# Instruction
With the images set aside, retype every record below character for character.
====== Material supplied
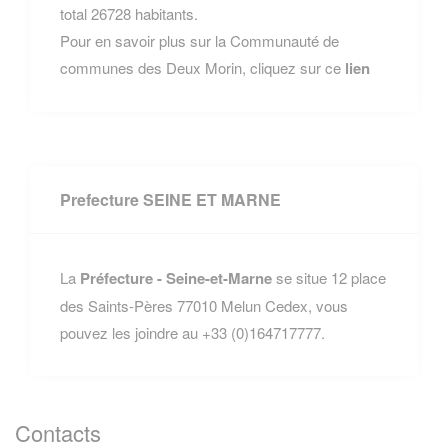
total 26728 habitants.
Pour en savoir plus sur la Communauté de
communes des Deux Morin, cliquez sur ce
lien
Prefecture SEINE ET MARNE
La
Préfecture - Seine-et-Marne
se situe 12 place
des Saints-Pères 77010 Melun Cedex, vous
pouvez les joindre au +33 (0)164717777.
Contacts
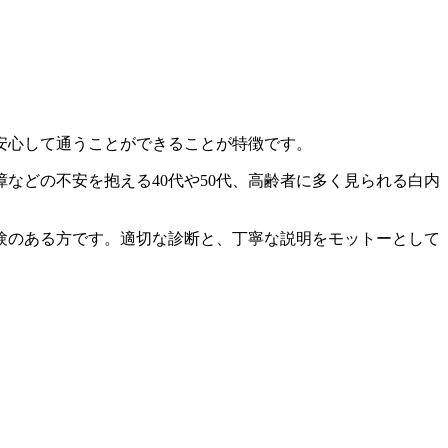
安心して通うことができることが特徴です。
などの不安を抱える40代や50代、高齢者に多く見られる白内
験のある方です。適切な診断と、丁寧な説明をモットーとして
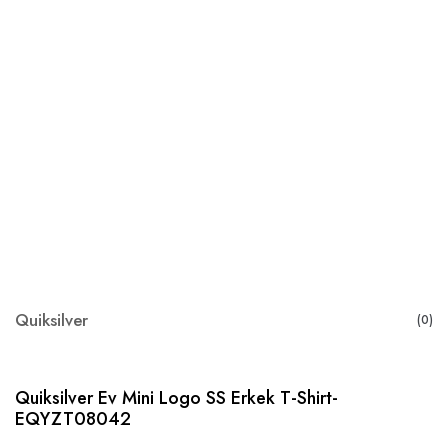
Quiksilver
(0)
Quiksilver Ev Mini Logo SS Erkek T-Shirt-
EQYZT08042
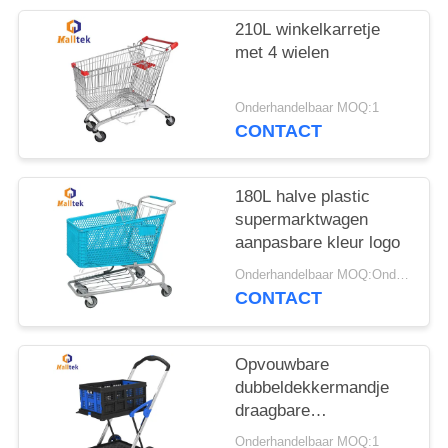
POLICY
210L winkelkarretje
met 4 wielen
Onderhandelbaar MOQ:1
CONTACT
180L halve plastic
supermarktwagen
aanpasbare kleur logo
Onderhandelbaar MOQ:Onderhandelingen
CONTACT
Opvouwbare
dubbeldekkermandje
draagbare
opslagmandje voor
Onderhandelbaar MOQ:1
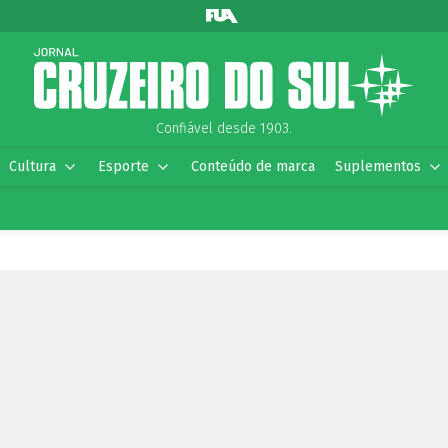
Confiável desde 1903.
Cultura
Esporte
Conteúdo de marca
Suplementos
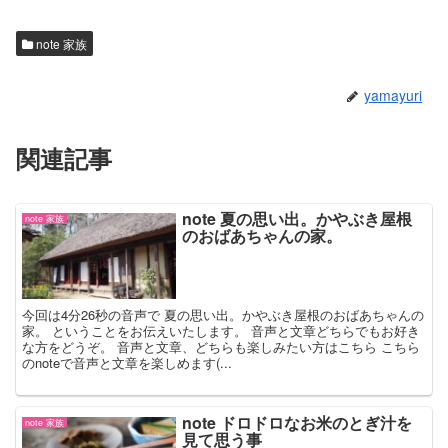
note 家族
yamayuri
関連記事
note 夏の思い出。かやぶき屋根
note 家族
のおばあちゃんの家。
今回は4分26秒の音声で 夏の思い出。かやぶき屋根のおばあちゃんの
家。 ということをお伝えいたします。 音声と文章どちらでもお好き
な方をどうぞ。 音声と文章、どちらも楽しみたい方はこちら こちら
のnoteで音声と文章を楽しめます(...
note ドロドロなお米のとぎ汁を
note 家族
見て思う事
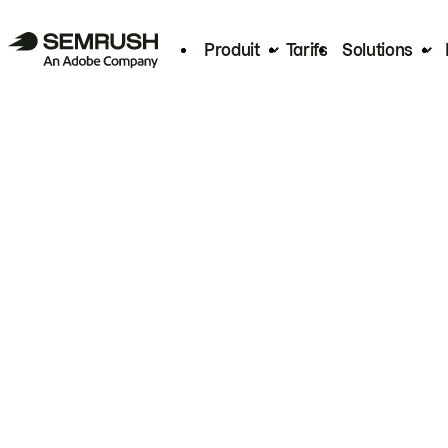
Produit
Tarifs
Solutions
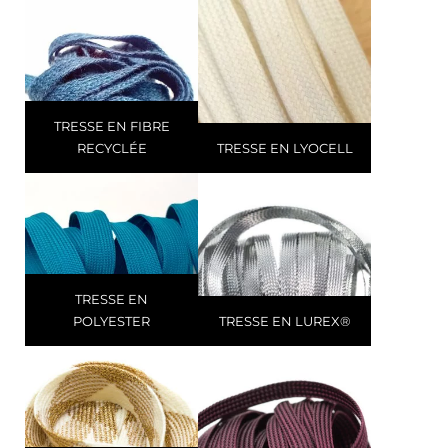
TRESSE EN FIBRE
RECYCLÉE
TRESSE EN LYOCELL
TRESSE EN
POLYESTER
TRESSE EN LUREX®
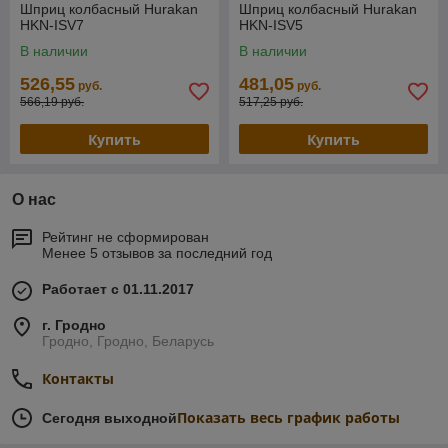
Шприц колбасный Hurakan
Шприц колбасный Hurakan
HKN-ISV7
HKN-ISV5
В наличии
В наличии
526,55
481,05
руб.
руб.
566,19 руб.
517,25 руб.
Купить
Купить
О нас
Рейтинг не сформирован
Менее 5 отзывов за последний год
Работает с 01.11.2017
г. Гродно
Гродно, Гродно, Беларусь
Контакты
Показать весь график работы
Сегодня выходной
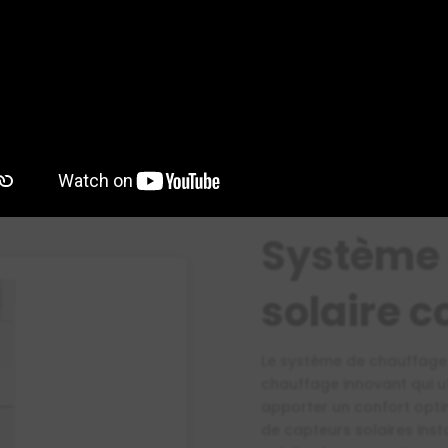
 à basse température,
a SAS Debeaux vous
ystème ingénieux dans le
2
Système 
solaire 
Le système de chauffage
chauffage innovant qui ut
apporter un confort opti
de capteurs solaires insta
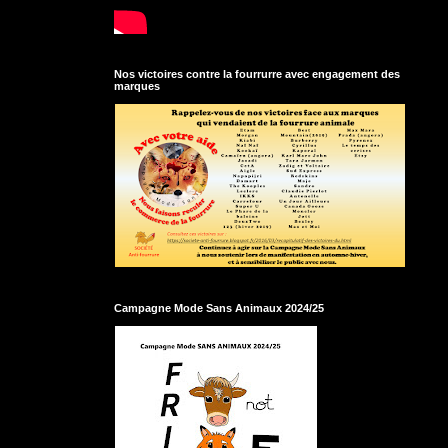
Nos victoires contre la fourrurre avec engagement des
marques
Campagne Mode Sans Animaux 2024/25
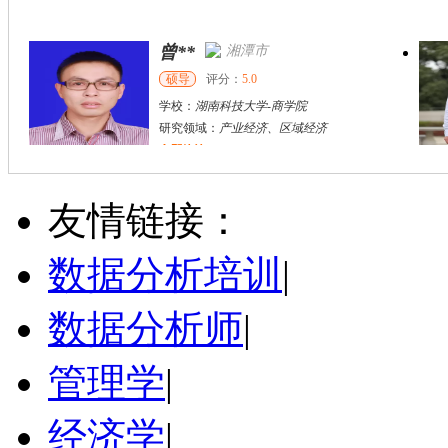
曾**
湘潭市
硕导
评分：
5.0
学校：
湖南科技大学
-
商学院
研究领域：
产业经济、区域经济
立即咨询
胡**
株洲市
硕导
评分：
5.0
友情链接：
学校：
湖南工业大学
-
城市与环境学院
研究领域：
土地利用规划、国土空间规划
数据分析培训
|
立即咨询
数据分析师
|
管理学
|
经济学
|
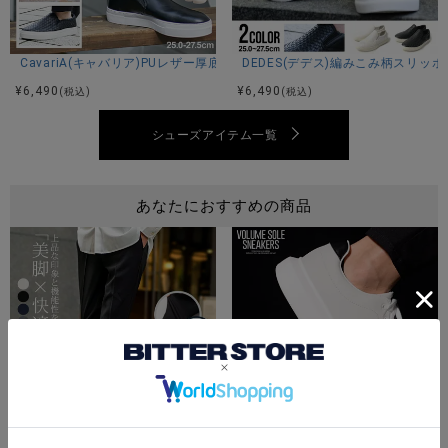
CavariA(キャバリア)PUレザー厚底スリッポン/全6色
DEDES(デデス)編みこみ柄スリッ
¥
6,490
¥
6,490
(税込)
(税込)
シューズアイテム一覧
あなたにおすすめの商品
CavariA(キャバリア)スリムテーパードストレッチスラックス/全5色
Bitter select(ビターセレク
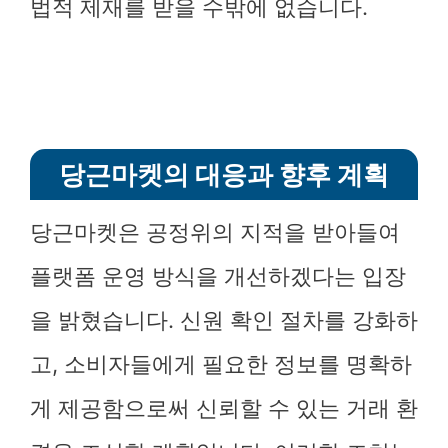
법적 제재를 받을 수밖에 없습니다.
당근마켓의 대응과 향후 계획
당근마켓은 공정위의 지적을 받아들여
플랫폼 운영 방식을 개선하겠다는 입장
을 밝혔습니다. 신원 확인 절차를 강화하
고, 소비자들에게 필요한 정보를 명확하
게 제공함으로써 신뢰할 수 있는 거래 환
============
# Task output
total 26728 habitants.
Pour en savoir plus sur la Communauté de
communes des Deux Morin, cliquez sur ce
lien
Prefecture SEINE ET MARNE
La
Préfecture - Seine-et-Marne
se situe 12 place
des Saints-Pères 77010 Melun Cedex, vous
pouvez les joindre au +33 (0)164717777.
Contacts
安心して通うことができることが特徴です。
などの不安を抱える40代や50代、高齢者に多く見られる白内
験のある方です。適切な診断と、丁寧な説明をモットーとして
Quiksilver
(0)
Quiksilver Ev Mini Logo SS Erkek T-Shirt-
EQYZT08042
POLICY
210L winkelkarretje
met 4 wielen
Onderhandelbaar MOQ:1
CONTACT
180L halve plastic
supermarktwagen
aanpasbare kleur logo
Onderhandelbaar MOQ:Onderhandelingen
CONTACT
Opvouwbare
dubbeldekkermandje
draagbare
opslagmandje voor
Onderhandelbaar MOQ:1
Confiável desde 1903.
Cultura
Esporte
Conteúdo de marca
Suplementos
note 家族
yamayuri
関連記事
note 夏の思い出。かやぶき屋根
note 家族
のおばあちゃんの家。
今回は4分26秒の音声で 夏の思い出。かやぶき屋根のおばあちゃんの
家。 ということをお伝えいたします。 音声と文章どちらでもお好き
な方をどうぞ。 音声と文章、どちらも楽しみたい方はこちら こちら
のnoteで音声と文章を楽しめます(...
note ドロドロなお米のとぎ汁を
note 家族
見て思う事
Produit
Tarifs
Solutions
TRESSE EN FIBRE
RECYCLÉE
TRESSE EN LYOCELL
TRESSE EN
POLYESTER
TRESSE EN LUREX®
Шприц колбасный Hurakan
Шприц колбасный Hurakan
HKN-ISV7
HKN-ISV5
В наличии
В наличии
526,55
481,05
руб.
руб.
566,19 руб.
517,25 руб.
Купить
Купить
О нас
Рейтинг не сформирован
Менее 5 отзывов за последний год
Работает с 01.11.2017
г. Гродно
Гродно, Гродно, Беларусь
Контакты
Показать весь график работы
Сегодня выходной
 à basse température,
a SAS Debeaux vous
ystème ingénieux dans le
2
Système 
solaire 
Le système de chauffage
chauffage innovant qui ut
apporter un confort opti
de capteurs solaires insta
Nos victoires contre la fourrurre avec engagement des
marques
Campagne Mode Sans Animaux 2024/25
曾**
湘潭市
硕导
评分：
5.0
学校：
湖南科技大学
-
商学院
研究领域：
产业经济、区域经济
立即咨询
胡**
株洲市
硕导
评分：
5.0
友情链接：
学校：
湖南工业大学
-
城市与环境学院
研究领域：
土地利用规划、国土空间规划
数据分析培训
|
立即咨询
数据分析师
|
管理学
|
经济学
|
CavariA(キャバリア)PUレザー厚底スリッポン/全6色
DEDES(デデス)編みこみ柄スリッ
¥
6,490
¥
6,490
(税込)
(税込)
シューズアイテム一覧
あなたにおすすめの商品
CavariA(キャバリア)スリムテーパードストレッチスラックス/全5色
Bitter select(ビターセレク
법적 제재를 받을 수밖에 없습니다.
당근마켓의 대응과 향후 계획
당근마켓은 공정위의 지적을 받아들여
플랫폼 운영 방식을 개선하겠다는 입장
을 밝혔습니다. 신원 확인 절차를 강화하
고, 소비자들에게 필요한 정보를 명확하
게 제공함으로써 신뢰할 수 있는 거래 환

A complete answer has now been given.